EXERCISE INPUT below:

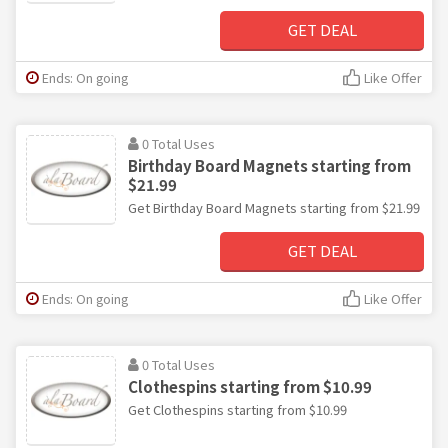
GET DEAL
Ends: On going
Like Offer
0 Total Uses
Birthday Board Magnets starting from
$21.99
Get Birthday Board Magnets starting from $21.99
GET DEAL
Ends: On going
Like Offer
0 Total Uses
Clothespins starting from $10.99
Get Clothespins starting from $10.99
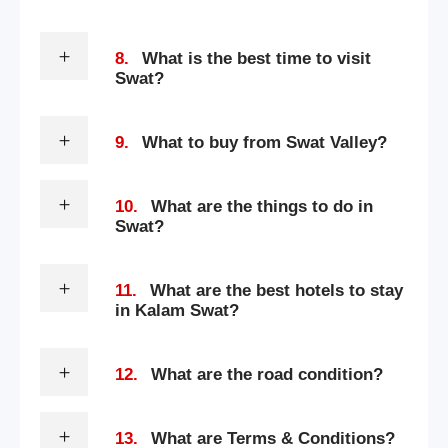
8.
What is the best time to visit
Swat?
9.
What to buy from Swat Valley?
10.
What are the things to do in
Swat?
11.
What are the best hotels to stay
in Kalam Swat?
12.
What are the road condition?
13.
What are Terms & Conditions?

End of EXERCISE INPUT.

● **WHAT IS BEING ASKED**
Copy out the text of all the records above word for word, keeping each line as it appears. Leave the pictures out.

● **EXERCISE SOLUTION**
GET DEAL
Ends: On going
Like Offer
0 Total Uses
Birthday Board Magnets starting from
$21.99
Get Birthday Board Magnets starting from $21.99
GET DEAL
Ends: On going
Like Offer
0 Total Uses
Clothespins starting from $10.99
Get Clothespins starting from $10.99
8.
What is the best time to visit
Swat?
9.
What to buy from Swat Valley?
10.
What are the things to do in
Swat?
11.
What are the best hotels to stay
in Kalam Swat?
12.
What are the road condition?
13.
What are Terms & Conditions?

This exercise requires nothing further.